───── EXTRACTED TEXT

[
https://issues.apache.org/jira/browse/PIG-5115?page=com.atlassian.jira.plugin.system.issuetabpanels:all-tabpanel
]
Anyi Li updated PIG-5115:
-------------------------
Description:
Pig ResourceSchema allows to use same field name but different type when they
are not in the same level. The pig schema like
{quote}
data: {col1: (col2: (col1_data: chararray)),col2: {col2: (col2_data:
chararray)}}
{quote}
Although _col2_ has been redefined, they are not appeared in the same level, it
is a totally valid pig schema.
However, once it is translated by AvroStorage, it will throw exception
{quote}
Can't redefine: col2
at
org.apache.pig.newplan.logical.visitor.InputOutputFileValidatorVisitor.visit(InputOutputFileValidatorVisitor.java:64)
at
org.apache.pig.newplan.logical.relational.LOStore.accept(LOStore.java:66)
at
org.apache.pig.newplan.DepthFirstWalker.depthFirst(DepthFirstWalker.java:64)
at
org.apache.pig.newplan.DepthFirstWalker.depthFirst(DepthFirstWalker.java:66)
at
org.apache.pig.newplan.DepthFirstWalker.depthFirst(DepthFirstWalker.java:66)
at
org.apache.pig.newplan.DepthFirstWalker.walk(DepthFirstWalker.java:53)

──────────
───── DATASET RECORDS

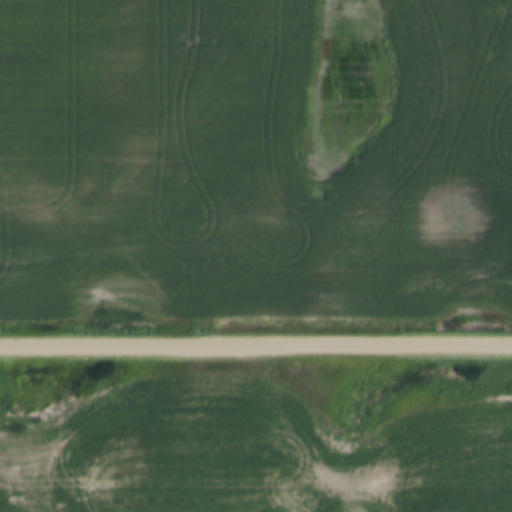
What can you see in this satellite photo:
road: (255, 348)
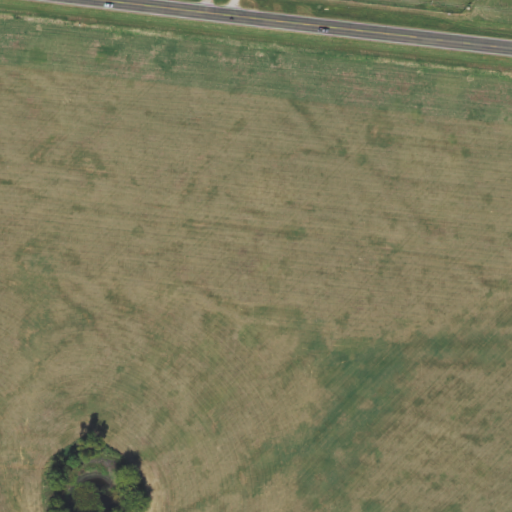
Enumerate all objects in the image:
road: (218, 5)
road: (316, 23)
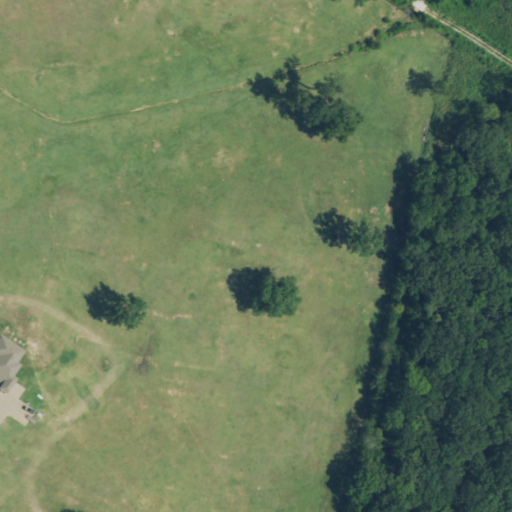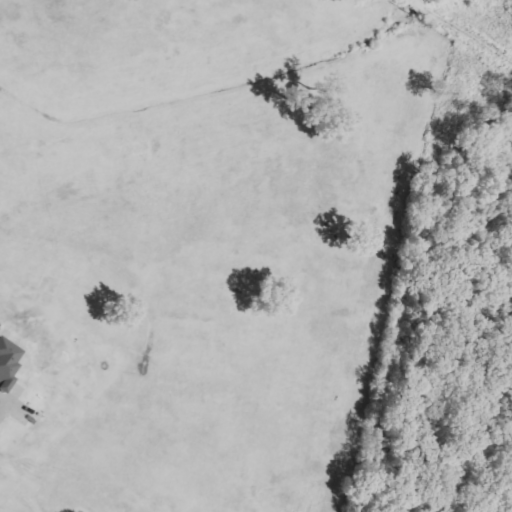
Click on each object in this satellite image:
road: (463, 31)
building: (8, 364)
road: (4, 412)
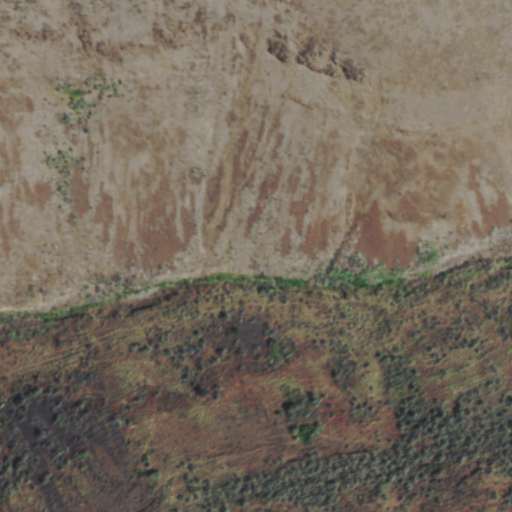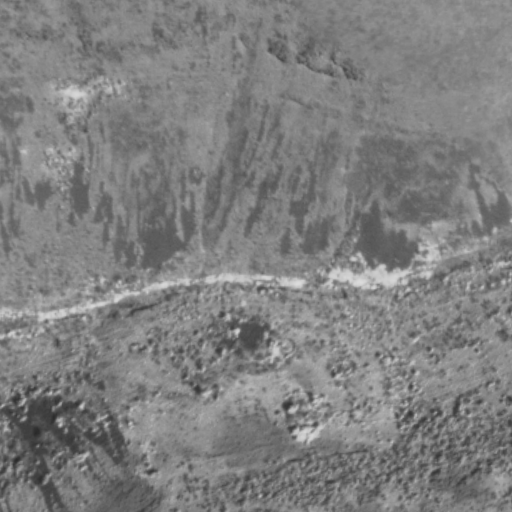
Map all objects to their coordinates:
power tower: (463, 245)
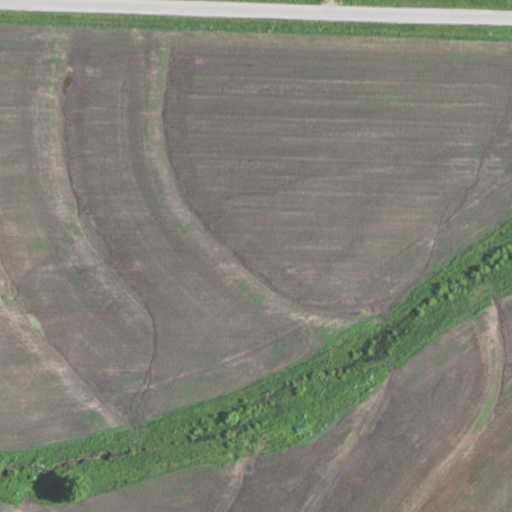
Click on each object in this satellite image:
road: (352, 10)
road: (255, 17)
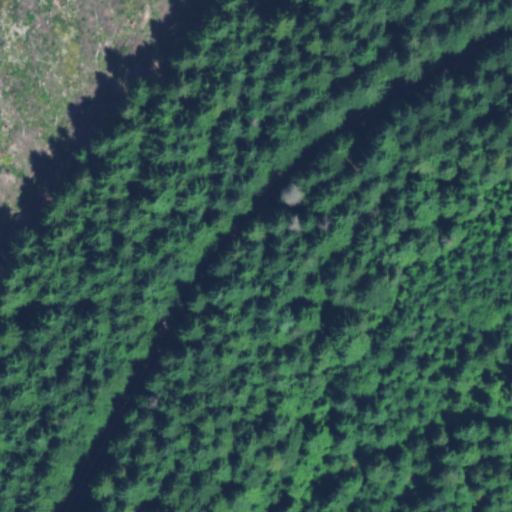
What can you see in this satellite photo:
road: (238, 224)
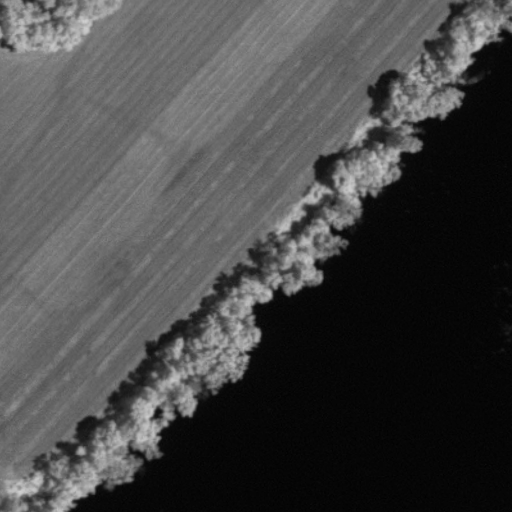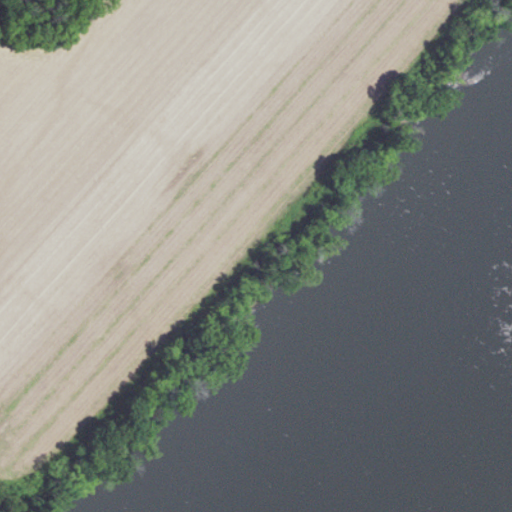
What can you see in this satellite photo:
river: (417, 427)
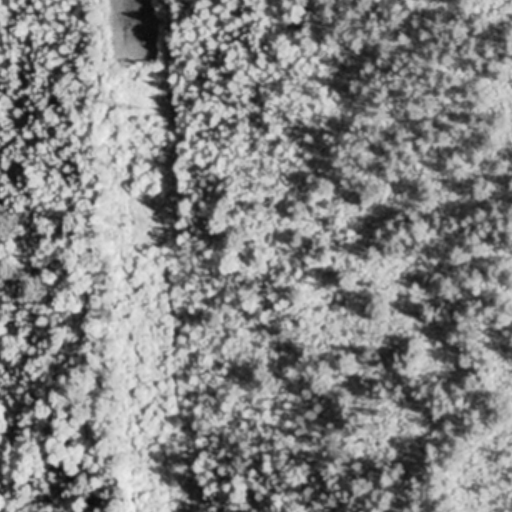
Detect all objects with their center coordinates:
power tower: (141, 111)
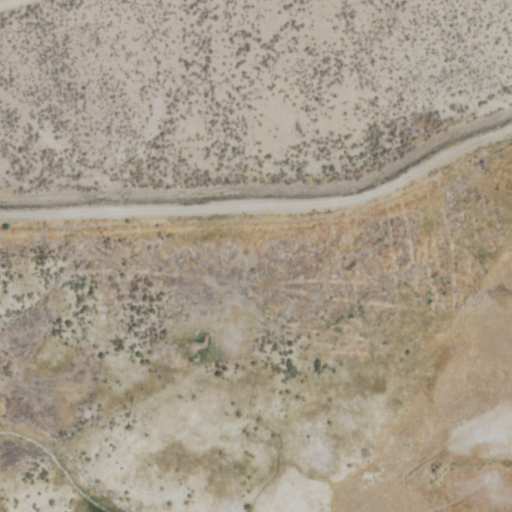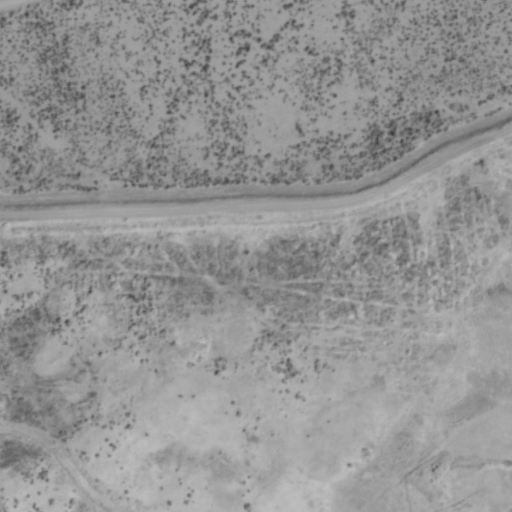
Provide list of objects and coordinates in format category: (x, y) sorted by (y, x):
road: (16, 4)
road: (264, 208)
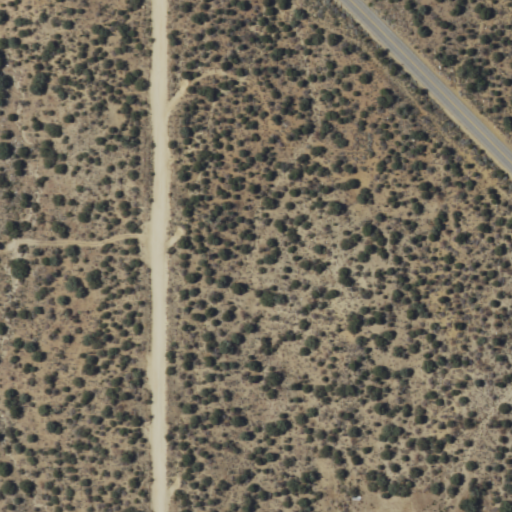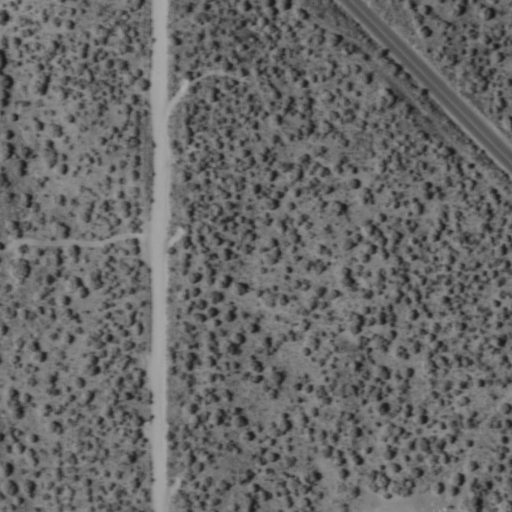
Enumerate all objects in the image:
road: (432, 80)
road: (79, 244)
road: (161, 255)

──────────

▶ _EXERCISES TO COMPLETE_
A. Convert the satellite image records into a two-column CSV with the columns "request" and "answer," one row per record. Put each record's request text and its answer in their own quoted fields, turn line breaks into spaces, and leave the pictures out.
B. Carry on the Jira issue about AvroStorage rejecting a redefined field name, starting after its last line.
These records are unrelated to the Jira issue about AvroStorage.

▶ _ANSWERS PER TASK_
A.
request,answer
"What can you see in this satellite photo:","road: (255, 348)"
"Enumerate all objects in the image:","road: (218, 5) road: (316, 23)"
"Click on each object in this satellite image:","road: (463, 31) building: (8, 364) road: (4, 412)"
"Map all objects to their coordinates:","power tower: (463, 245)"
"Click on each object in this satellite image:","road: (352, 10) road: (255, 17)"
"What can you see in this satellite photo:","road: (238, 224)"
"What can you see in this satellite photo:","river: (417, 427)"
"Detect all objects with their center coordinates:","power tower: (141, 111)"
"Provide list of objects and coordinates in format category: (x, y) sorted by (y, x):","road: (16, 4) road: (264, 208)"
"Enumerate all objects in the image:","road: (432, 80) road: (79, 244) road: (161, 255)"

B.
at org.apache.pig.newplan.PlanVisitor.visit(PlanVisitor.java:52)
at
org.apache.pig.newplan.logical.relational.LogicalPlan.validate(LogicalPlan.java:212)
at org.apache.pig.PigServer$Graph.compile(PigServer.java:1767)
at org.apache.pig.PigServer$Graph.access$300(PigServer.java:1443)
at org.apache.pig.PigServer.execute(PigServer.java:1356)
at org.apache.pig.PigServer.executeBatch(PigServer.java:415)
at org.apache.pig.PigServer.executeBatch(PigServer.java:398)
at
org.apache.pig.tools.grunt.GruntParser.executeBatch(GruntParser.java:171)
at
org.apache.pig.tools.grunt.GruntParser.parseStopOnError(GruntParser.java:234)
at
org.apache.pig.tools.grunt.GruntParser.parseStopOnError(GruntParser.java:205)
at org.apache.pig.tools.grunt.Grunt.exec(Grunt.java:81)
at org.apache.pig.Main.run(Main.java:631)
at org.apache.pig.Main.main(Main.java:177)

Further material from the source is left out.